YOUR GOAL>
Reproduce the lines below word for word, leaving out the picture markers.

SOURCE DATA>
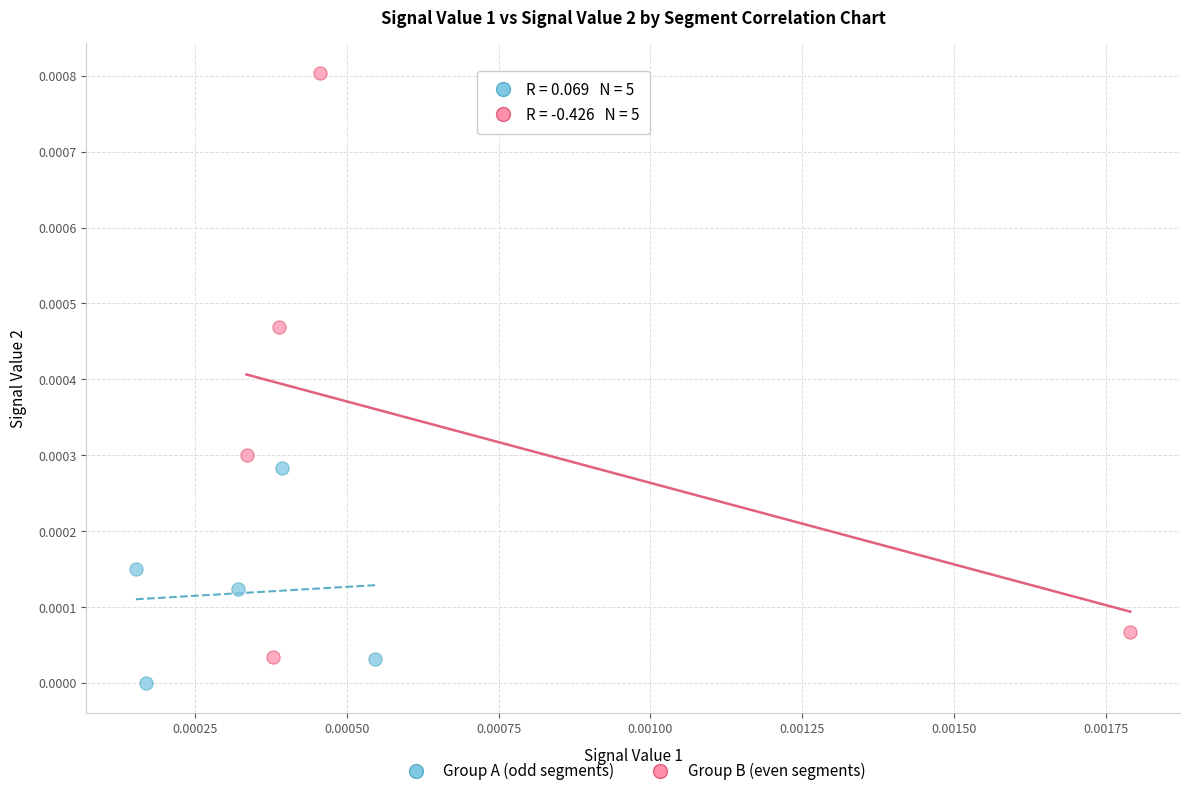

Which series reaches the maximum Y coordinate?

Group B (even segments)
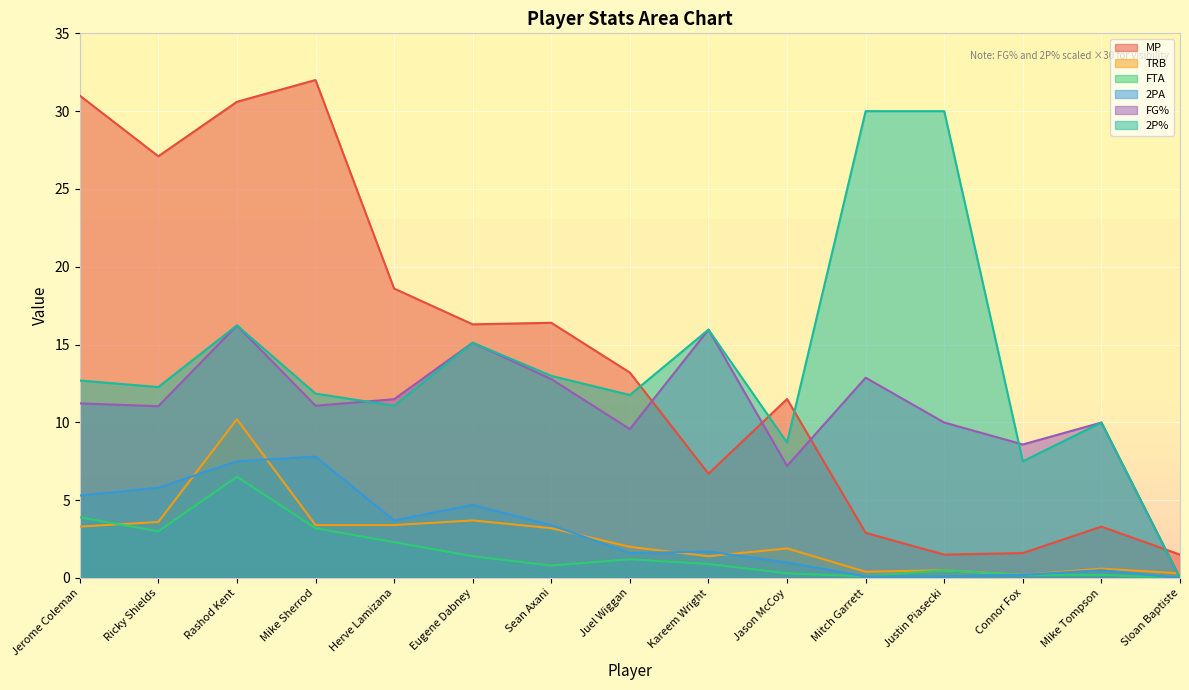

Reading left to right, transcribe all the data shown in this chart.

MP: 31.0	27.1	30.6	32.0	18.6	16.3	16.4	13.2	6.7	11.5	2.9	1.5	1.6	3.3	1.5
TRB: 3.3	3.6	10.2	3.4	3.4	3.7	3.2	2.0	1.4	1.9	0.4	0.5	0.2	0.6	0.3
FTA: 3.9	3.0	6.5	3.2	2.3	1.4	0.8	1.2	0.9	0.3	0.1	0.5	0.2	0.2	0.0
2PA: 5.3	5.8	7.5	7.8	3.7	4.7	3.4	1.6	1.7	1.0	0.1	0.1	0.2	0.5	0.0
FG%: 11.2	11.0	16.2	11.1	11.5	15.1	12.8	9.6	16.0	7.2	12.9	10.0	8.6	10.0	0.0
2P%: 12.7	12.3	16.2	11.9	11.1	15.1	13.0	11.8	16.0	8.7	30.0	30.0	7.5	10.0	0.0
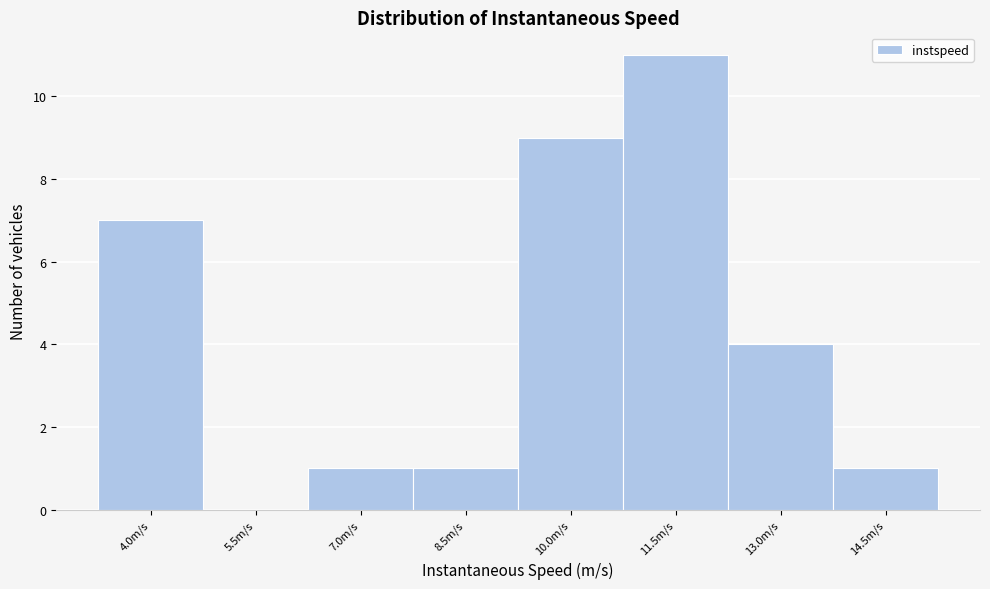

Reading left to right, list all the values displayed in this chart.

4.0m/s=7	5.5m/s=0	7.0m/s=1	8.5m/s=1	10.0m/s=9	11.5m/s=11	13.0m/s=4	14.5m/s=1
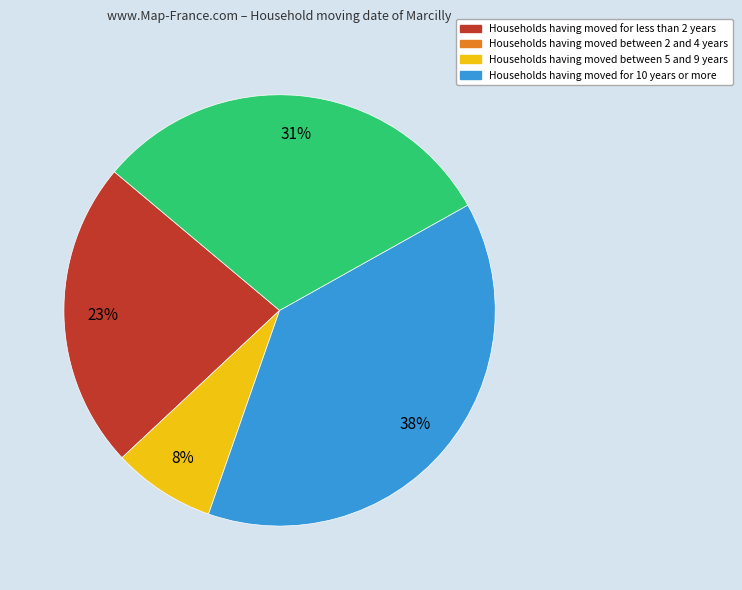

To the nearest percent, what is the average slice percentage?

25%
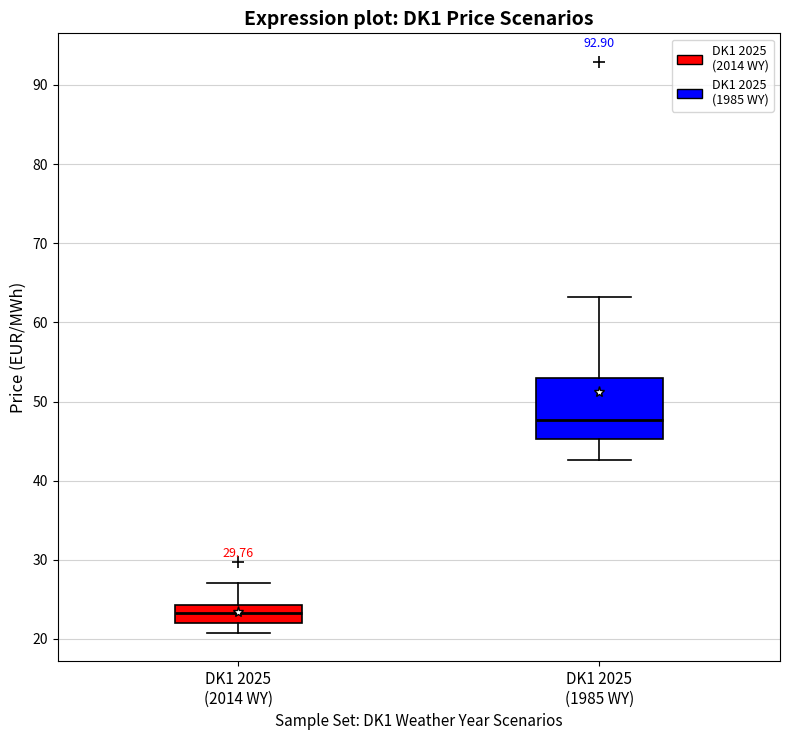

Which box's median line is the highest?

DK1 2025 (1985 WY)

OUTPUT FOR THIS EXERCISE>
Which series reaches the maximum Y coordinate?

Group B (even segments)

Reading left to right, transcribe all the data shown in this chart.

MP: 31.0	27.1	30.6	32.0	18.6	16.3	16.4	13.2	6.7	11.5	2.9	1.5	1.6	3.3	1.5
TRB: 3.3	3.6	10.2	3.4	3.4	3.7	3.2	2.0	1.4	1.9	0.4	0.5	0.2	0.6	0.3
FTA: 3.9	3.0	6.5	3.2	2.3	1.4	0.8	1.2	0.9	0.3	0.1	0.5	0.2	0.2	0.0
2PA: 5.3	5.8	7.5	7.8	3.7	4.7	3.4	1.6	1.7	1.0	0.1	0.1	0.2	0.5	0.0
FG%: 11.2	11.0	16.2	11.1	11.5	15.1	12.8	9.6	16.0	7.2	12.9	10.0	8.6	10.0	0.0
2P%: 12.7	12.3	16.2	11.9	11.1	15.1	13.0	11.8	16.0	8.7	30.0	30.0	7.5	10.0	0.0

Reading left to right, list all the values displayed in this chart.

4.0m/s=7	5.5m/s=0	7.0m/s=1	8.5m/s=1	10.0m/s=9	11.5m/s=11	13.0m/s=4	14.5m/s=1

To the nearest percent, what is the average slice percentage?

25%

Which box's median line is the highest?

DK1 2025 (1985 WY)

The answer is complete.